## Directive
What lines of the material below hold the string "Pearl"? Copy them out.

## Data extract
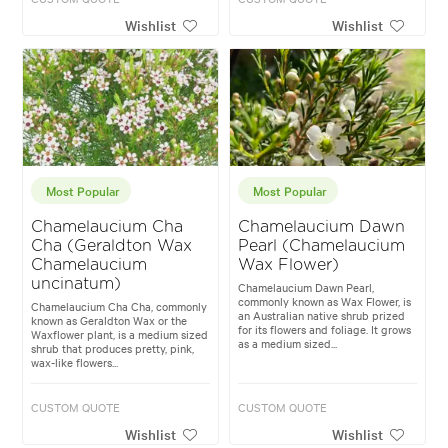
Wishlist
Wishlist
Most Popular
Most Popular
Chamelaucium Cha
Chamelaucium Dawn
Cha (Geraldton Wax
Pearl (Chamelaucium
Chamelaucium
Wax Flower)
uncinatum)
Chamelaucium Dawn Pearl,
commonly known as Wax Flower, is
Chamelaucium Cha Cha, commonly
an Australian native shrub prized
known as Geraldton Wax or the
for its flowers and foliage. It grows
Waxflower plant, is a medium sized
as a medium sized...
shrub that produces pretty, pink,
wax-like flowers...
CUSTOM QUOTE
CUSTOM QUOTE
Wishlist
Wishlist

...

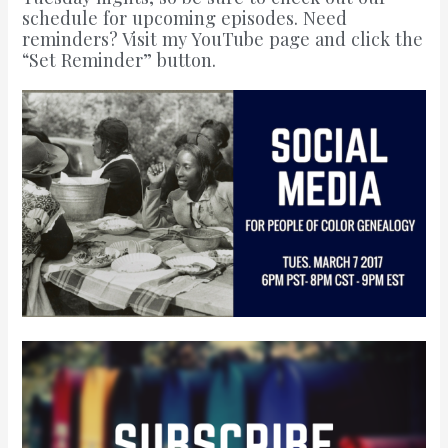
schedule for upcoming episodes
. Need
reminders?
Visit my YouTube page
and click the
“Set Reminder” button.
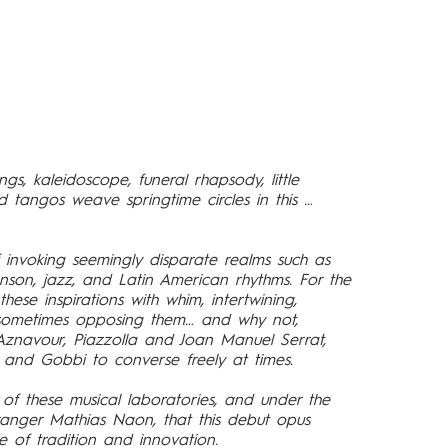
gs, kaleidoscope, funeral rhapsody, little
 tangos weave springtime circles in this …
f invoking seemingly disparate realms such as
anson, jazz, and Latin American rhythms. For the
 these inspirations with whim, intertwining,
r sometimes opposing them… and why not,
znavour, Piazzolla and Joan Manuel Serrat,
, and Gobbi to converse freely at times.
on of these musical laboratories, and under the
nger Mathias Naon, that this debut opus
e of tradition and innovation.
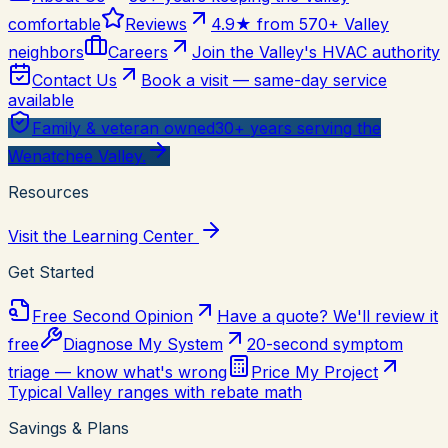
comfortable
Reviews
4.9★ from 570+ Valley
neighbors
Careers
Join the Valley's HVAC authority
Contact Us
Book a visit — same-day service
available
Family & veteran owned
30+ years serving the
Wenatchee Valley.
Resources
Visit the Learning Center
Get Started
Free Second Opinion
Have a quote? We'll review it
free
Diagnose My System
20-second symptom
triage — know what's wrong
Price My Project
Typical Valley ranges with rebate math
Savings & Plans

## Completed task
Pearl (Chamelaucium
Chamelaucium Dawn Pearl,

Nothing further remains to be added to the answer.